The Best of Writing Mindset in 2017
#yearofselfish = #yearofself-realization
Last year at New Years, my friends and I dubbed 2017 the #yearofselfish. What this meant was engage in more awareness when it came to self-care, workout, invest in personal opportunity, meditate, seek out a work to life balance, and try new things. I definitely tried new things. Writing Mindset was a leap out of nowhere that constantly challenged me on one end because I thought of it as a personal business move, but I also saw it as a way to reflect on teaching. Writing Mindset simply was a way to connect to my teaching and share my teaching with others. I set up my LLC, invested in a website hosting platform that I thought was aesthetically pleasing, and then tried to write a lot. Then, I realized that writing and working full-time were more difficult than I ever imagined.
What you see in this post is a journey of reflection and realization. I realized what would make me stop teaching and later I realized a shift in purpose for my blogging. At first, I wanted to share my writing teacher strategies with the world. Now, I am hoping to get smarter about those strategies and share these ideas with others so that we can build a community of teachers that invests in teaching as a long-term objective. Being a teacher has become temporary.
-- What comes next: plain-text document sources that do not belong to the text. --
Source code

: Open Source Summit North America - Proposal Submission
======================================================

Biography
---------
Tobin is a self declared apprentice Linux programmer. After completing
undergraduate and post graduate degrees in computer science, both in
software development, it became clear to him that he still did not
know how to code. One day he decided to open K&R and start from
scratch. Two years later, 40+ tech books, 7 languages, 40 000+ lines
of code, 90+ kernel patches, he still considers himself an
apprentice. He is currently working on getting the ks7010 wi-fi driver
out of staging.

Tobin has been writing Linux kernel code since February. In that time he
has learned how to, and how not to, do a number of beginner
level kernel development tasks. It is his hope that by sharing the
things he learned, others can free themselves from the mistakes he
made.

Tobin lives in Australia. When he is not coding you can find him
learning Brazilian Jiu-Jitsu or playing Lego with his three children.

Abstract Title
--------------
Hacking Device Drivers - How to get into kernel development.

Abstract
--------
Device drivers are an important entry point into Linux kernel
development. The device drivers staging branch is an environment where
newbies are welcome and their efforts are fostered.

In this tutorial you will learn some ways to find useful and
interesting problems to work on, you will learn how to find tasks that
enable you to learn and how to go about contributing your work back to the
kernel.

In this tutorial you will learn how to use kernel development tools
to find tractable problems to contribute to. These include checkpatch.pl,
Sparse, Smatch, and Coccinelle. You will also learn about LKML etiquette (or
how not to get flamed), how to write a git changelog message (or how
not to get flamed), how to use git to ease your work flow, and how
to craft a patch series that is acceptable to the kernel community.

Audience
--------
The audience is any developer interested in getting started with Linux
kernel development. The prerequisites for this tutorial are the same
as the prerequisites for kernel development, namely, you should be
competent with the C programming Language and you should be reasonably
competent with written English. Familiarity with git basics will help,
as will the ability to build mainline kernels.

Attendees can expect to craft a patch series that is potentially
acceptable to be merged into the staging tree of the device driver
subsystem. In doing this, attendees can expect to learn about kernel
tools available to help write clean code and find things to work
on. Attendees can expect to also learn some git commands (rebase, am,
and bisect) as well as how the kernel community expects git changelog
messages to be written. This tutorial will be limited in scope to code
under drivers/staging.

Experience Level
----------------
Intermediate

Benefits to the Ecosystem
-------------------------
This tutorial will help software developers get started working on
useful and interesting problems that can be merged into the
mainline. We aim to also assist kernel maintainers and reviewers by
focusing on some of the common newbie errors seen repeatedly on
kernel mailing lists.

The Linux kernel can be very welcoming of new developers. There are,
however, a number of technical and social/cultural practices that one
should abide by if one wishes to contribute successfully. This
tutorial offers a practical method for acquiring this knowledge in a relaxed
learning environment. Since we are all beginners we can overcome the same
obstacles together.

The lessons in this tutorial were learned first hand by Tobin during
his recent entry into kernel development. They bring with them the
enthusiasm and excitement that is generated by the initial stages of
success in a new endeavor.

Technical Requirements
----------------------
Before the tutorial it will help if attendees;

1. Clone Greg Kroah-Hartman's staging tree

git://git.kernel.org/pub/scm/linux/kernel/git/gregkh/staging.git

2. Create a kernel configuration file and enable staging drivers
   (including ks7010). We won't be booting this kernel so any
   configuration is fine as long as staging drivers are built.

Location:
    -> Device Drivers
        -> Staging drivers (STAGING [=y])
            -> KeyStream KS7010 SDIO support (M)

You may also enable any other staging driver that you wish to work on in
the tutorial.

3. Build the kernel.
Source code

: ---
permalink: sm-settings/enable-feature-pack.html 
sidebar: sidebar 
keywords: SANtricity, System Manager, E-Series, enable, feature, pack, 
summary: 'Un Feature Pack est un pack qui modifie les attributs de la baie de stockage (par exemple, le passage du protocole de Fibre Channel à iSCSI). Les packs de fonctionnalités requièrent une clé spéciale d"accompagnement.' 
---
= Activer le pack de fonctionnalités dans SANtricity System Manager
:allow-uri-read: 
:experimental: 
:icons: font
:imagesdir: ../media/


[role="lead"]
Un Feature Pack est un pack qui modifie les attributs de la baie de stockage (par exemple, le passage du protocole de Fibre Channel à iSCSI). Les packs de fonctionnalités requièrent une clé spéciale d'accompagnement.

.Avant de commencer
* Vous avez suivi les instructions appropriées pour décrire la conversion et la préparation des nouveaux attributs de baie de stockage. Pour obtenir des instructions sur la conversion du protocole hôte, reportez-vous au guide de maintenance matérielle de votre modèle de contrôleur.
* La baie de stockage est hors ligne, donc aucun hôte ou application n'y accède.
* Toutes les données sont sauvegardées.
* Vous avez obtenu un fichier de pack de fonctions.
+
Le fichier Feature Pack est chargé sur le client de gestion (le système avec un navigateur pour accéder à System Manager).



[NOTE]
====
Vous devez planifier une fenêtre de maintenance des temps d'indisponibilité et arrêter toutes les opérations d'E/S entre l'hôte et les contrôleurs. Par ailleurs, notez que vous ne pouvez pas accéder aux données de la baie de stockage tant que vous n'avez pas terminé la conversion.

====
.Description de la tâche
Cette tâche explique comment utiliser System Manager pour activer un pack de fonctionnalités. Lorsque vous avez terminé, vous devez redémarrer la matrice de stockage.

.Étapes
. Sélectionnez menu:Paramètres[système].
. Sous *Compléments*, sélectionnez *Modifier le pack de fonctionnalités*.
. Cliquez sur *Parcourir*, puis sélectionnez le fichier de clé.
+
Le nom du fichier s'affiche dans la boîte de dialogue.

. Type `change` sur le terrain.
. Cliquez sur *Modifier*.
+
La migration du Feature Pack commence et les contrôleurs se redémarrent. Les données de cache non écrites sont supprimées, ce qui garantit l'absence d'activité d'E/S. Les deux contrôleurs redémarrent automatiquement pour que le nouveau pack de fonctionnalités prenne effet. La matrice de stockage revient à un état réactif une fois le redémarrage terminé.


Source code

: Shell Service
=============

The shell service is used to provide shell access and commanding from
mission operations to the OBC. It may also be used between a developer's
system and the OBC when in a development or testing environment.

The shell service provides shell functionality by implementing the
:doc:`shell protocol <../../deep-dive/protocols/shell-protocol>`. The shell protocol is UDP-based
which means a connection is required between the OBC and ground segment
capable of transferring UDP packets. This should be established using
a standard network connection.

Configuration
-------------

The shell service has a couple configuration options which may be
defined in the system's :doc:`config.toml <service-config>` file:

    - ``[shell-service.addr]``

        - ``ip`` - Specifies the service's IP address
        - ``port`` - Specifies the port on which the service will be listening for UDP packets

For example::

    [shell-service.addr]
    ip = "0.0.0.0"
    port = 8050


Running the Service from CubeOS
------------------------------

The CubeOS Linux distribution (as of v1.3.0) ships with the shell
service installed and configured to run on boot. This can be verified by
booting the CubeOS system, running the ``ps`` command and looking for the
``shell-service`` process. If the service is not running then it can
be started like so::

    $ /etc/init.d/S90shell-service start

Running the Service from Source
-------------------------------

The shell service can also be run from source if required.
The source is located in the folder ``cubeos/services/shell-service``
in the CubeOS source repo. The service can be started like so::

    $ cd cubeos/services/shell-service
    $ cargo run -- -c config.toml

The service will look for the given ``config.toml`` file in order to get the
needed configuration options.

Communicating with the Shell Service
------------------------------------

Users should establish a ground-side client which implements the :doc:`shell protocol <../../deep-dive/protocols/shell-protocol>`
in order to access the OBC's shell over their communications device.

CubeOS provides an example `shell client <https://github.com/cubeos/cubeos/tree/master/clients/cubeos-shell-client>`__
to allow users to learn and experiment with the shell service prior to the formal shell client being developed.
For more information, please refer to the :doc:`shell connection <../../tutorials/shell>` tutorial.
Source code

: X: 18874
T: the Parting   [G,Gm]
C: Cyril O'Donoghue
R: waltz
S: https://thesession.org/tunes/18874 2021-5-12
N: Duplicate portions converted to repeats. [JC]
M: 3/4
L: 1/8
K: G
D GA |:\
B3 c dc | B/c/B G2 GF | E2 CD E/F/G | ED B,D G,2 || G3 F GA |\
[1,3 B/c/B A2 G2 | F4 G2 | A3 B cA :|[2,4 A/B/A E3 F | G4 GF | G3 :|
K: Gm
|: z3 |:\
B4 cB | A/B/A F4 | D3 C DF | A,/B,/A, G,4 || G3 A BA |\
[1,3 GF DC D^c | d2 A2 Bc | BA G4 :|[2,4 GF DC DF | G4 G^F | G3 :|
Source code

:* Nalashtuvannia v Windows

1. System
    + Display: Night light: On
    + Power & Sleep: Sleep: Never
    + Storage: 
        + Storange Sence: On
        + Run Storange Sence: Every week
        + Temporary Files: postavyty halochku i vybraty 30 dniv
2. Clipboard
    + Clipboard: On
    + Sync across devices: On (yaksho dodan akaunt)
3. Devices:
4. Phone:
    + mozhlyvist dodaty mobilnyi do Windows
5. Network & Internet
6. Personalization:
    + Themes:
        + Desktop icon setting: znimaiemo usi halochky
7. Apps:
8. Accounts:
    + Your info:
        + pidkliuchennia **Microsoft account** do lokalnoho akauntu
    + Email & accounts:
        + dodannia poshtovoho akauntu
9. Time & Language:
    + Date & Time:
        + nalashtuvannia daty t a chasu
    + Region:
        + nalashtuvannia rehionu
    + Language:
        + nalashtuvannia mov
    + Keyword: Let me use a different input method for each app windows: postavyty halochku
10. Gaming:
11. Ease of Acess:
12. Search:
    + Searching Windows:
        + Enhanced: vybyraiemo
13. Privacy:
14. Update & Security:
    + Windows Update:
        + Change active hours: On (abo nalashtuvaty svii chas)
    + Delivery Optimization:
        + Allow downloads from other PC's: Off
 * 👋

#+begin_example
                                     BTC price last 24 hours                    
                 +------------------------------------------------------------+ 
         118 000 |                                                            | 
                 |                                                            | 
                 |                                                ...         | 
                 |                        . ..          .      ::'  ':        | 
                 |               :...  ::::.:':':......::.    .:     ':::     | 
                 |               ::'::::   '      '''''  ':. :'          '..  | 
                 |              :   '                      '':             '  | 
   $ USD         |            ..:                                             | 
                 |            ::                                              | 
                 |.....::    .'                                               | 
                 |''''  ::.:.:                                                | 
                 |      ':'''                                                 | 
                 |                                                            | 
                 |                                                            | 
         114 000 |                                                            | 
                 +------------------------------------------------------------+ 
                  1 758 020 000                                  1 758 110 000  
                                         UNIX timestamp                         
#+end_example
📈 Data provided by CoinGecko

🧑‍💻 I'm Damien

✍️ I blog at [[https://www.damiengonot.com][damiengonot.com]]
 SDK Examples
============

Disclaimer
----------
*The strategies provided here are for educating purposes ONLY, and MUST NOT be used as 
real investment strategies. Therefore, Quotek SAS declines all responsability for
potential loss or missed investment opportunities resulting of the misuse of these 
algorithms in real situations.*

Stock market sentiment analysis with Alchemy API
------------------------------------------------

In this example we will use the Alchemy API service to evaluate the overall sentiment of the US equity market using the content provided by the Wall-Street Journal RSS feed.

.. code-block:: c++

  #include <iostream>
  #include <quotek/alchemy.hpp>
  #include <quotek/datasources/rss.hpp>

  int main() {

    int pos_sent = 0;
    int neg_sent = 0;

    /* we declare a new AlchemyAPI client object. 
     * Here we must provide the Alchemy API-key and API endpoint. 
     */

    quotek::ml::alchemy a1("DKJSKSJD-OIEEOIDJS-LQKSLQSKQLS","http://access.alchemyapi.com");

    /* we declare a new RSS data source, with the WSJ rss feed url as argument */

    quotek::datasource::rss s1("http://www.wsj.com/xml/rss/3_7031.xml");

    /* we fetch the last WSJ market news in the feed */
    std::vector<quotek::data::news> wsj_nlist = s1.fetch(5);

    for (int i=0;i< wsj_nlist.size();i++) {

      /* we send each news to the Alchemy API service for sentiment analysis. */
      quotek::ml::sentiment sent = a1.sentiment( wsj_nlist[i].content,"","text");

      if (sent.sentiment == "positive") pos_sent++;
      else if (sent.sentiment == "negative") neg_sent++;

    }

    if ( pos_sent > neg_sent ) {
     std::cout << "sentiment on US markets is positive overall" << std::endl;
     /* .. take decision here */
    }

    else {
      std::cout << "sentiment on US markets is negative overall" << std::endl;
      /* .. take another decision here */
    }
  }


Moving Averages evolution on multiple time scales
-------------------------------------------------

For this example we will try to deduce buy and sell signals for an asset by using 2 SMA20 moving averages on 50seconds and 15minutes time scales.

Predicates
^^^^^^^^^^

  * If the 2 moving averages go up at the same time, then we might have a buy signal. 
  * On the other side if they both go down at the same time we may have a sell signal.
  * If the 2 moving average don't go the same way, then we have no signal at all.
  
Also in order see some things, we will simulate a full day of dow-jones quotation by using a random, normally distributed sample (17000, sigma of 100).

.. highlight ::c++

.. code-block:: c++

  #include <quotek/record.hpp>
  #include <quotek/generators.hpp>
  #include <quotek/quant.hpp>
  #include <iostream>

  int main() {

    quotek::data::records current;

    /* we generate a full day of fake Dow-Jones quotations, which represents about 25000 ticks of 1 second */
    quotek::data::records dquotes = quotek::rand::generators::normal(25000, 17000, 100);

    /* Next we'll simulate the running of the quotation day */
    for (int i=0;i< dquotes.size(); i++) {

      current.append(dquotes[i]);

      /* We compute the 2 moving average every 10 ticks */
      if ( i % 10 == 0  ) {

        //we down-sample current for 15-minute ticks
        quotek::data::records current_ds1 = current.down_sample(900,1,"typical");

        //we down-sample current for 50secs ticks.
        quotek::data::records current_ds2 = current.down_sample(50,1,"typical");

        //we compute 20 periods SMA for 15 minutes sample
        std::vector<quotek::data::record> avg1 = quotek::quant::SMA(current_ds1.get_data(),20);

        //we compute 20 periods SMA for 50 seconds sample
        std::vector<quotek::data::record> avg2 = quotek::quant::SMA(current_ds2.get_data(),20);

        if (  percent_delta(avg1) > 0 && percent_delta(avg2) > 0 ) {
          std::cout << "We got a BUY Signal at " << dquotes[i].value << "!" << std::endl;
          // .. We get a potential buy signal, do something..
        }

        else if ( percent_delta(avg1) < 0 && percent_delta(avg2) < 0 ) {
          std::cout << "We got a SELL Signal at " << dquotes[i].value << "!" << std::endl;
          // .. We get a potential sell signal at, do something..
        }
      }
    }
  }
Why wouldn't it? The long hours, the paperwork, the level of customer service, evaluations, expectations...Should I continue? With all of the demands placed on teachers, there has to be a way to figure it out and do this thing we call teaching, well, better. Better means in a way that we are not sacrificed for our mission in helping educate and inspire learning. I wanted to include a summative post to the year that archives my favorite and most viewed posts from 2017. It also demonstrates a clear transformation. These posts are the ones that really stand out. I started Writing Mindset this past year in February, and it is amazing how the purpose and mission of Writing Mindset have changed. I can't wait for 2018.
This started on a Saturday, the Saturday before the Monday when I had to hand back rough drafts to my students. I wanted no part of them. I wanted nothing to do with them. Glancing at my comfy blanket and cup of coffee, I was a human replica of the emoji "ugh." Not wanting to embrace my stack of papers, I started texting a fellow English teacher about her method of using rubric codes. She uses numbers to correspond with different points on a rubric that come up over and over. We have had this discussion before, yet, I was resistant because I had always wanted to follow "traditional" feedback routes. Things I love: ink over typeface, writing in the margins, and seeing a child's face go, "You spent alllll that time on my paper?" Yes, yes I did. I have had many conversations about the writing process lately because it seems as ELA teachers, we all tackle this beast differently. I am not willing to budge on giving feedback on rough drafts, even though some instructional models no longer call for this step in the process. Rubric codes never seemed to fit...until it did.